Sadiq Khan confirms City Hall will move from central London to East End

Sadiq Khan said the move would save £61m over five years
Matt Writtle
Ross Lydall @RossLydall3 November 2020

City Hall will move from central London to the East End by the end of next year, Sadiq Khan confirmed today.

The mayor announced he was pressing ahead with plans to end the Greater London Authority’s tenure of the landmark glass building beside Tower Bridge and move to a small converted conference centre beside the Royal Docks.

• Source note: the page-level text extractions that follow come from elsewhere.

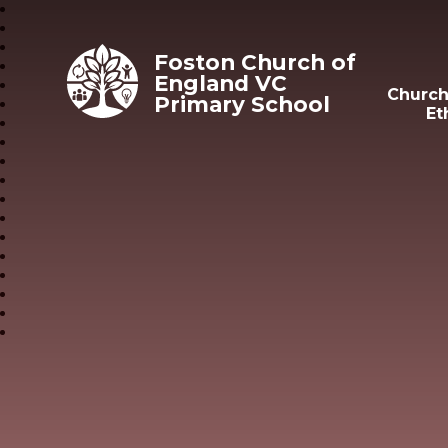
Skip to content ↓
Foston Church of
England VC
Church
Primary School
Et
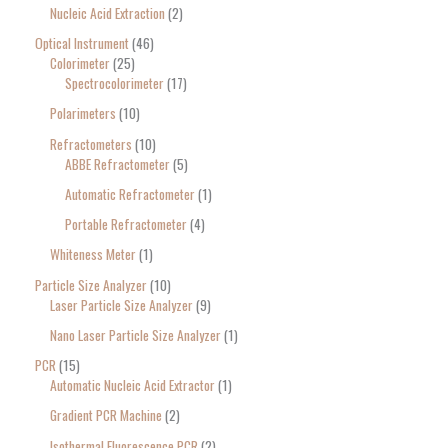
Nucleic Acid Extraction
2
Optical Instrument
46
Colorimeter
25
Spectrocolorimeter
17
Polarimeters
10
Refractometers
10
ABBE Refractometer
5
Automatic Refractometer
1
Portable Refractometer
4
Whiteness Meter
1
Particle Size Analyzer
10
Laser Particle Size Analyzer
9
Nano Laser Particle Size Analyzer
1
PCR
15
Automatic Nucleic Acid Extractor
1
Gradient PCR Machine
2
Isothermal Fluorescence PCR
2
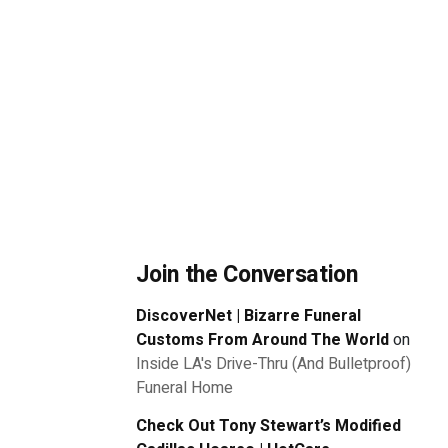
Join the Conversation
DiscoverNet | Bizarre Funeral
Customs From Around The World
on
Inside LA's Drive-Thru (And Bulletproof)
Funeral Home
Check Out Tony Stewart’s Modified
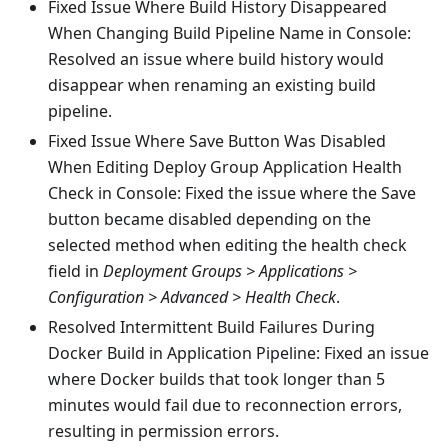
Fixed Issue Where Build History Disappeared
When Changing Build Pipeline Name in Console:
Resolved an issue where build history would
disappear when renaming an existing build
pipeline.
Fixed Issue Where Save Button Was Disabled
When Editing Deploy Group Application Health
Check in Console: Fixed the issue where the Save
button became disabled depending on the
selected method when editing the health check
field in
Deployment Groups > Applications >
Configuration > Advanced > Health Check
.
Resolved Intermittent Build Failures During
Docker Build in Application Pipeline: Fixed an issue
where Docker builds that took longer than 5
minutes would fail due to reconnection errors,
resulting in permission errors.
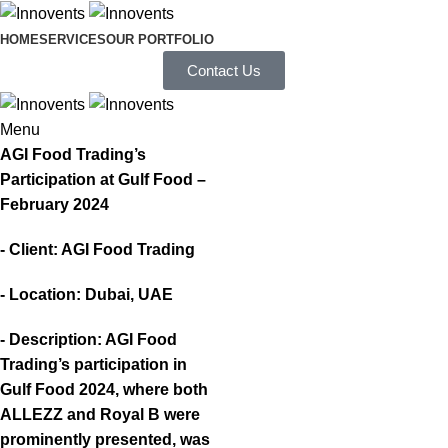
HOME
SERVICES
OUR PORTFOLIO
Contact Us
Menu
AGI Food Trading’s
Participation at Gulf Food –
February 2024
- Client: AGI Food Trading
- Location: Dubai, UAE
- Description: AGI Food
Trading’s participation in
Gulf Food 2024, where both
ALLEZZ and Royal B were
prominently presented, was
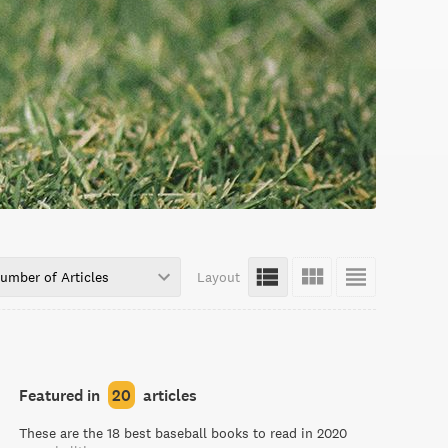
umber of Articles
Layout
Featured in
20
articles
These are the 18 best baseball books to read in 2020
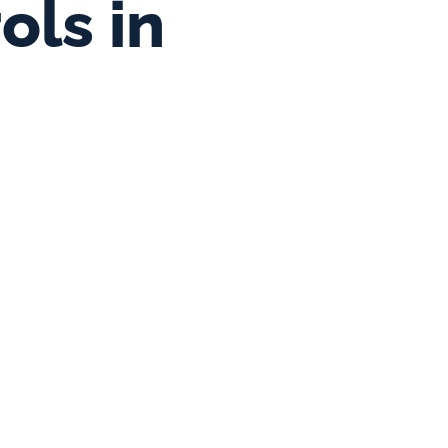
ls in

He said the move would save £61m over five years - £6m more than at first envisaged – at a time he was having to make almost £500m of cuts to public services, including the Metropolitan Police and London Fire Brigade, due to the Covid-19 pandemic.

But his critics called it a “half-baked plan based on dodgy numbers” and said it would reduce the status of London government.

Susan Hall, leader of the GLA Conservatives, said: “City Hall is an iconic building which has been home to London’s democracy for nearly 20 years. It will be a sad sight to see moving vans outside it.”

The move was first proposed by Mr Khan in June after being told that the GLA’s income from council tax and business rates was likely to fall by £493m over the next 18 months.

He said activating a “break clause” in the City Hall lease would enable GLA staff and the London Assembly to move to The Crystal, already in GLA ownership, and would speed the regeneration of the Royal Docks.

Mr Khan said today: “My first priority will always be to protect funding for front-line services for Londoners.  

“Given our huge budget shortfall, and without the support we should be getting from the Government, I simply cannot justify remaining at our current expensive office when I could be investing that money into public transport, the Met Police and the London Fire Brigade.  

“I know that City Hall is a landmark building for many – but as mayor I will always focus my severely limited budget resources on front-line public services and supporting Londoners and our recovery from this pandemic, rather than on high City Hall building costs.  

“The Royal Docks is an amazing place, and we have the opportunity to turbo-charge the regeneration of the area, just as the opening of City Hall did for its surroundings.”  

Previous plans for the mayor to have a second office at TfL’s Palestra headquarters have been ditched. It will cost about £3.6m to install security measures at The Crystal, which will be renamed City Hall, to protect the mayor, the 25-member cross-party assembly and their staff.

However the building only has capacity for up to 200 of the GLA’s 1,190 staff. Others will move to the London Fire Brigade headquarters in Union Street, Southwark.

Staff will also be expected to work from home for part of the week.

A planning application to redesign the interior of The Crystal, including the installation of a chamber for the assembly to question the mayor, is due to be submitted next month.

City Hall, purpose-built to a design by Norman Foster and opened in 2002 at a cost of £43m, is owned by private landlords Kuwaiti-owned St Martins. The annual rent was set to go up to £9.6m a year. The landlords made at least two attempts to offer a reduced rent but the Mayor decided it was still worth moving.

The move to The Crystal had previously been opposed by the assembly, which said it would diminish the status of the GLA and make it harder for VIP guests and Londoners to access.

The Crystal is beside the northern terminal of the Emirates Airline cable car and a few minutes’ walk from Royal Victoria DLR station. Custom House station is half a mile away – but the long-delayed Crossrail is not due to open until the first half of 2022.

The mayor’s aides today described The Crystal as “one of the most environmentally sustainable offices in the world”.

Len Duvall, leader of the Assembly’s Labour group, said: “Though our preference was to see the heart of London government remain in the heart of London – and in City Hall, an iconic building - we recognise that Covid-19, and future budgetary pressures, have rendered that incredibly difficult.

“Public services must always take priority when finding savings. The projections now clearly show that a relocation would result in approximately double the savings that could made by remaining at City Hall.”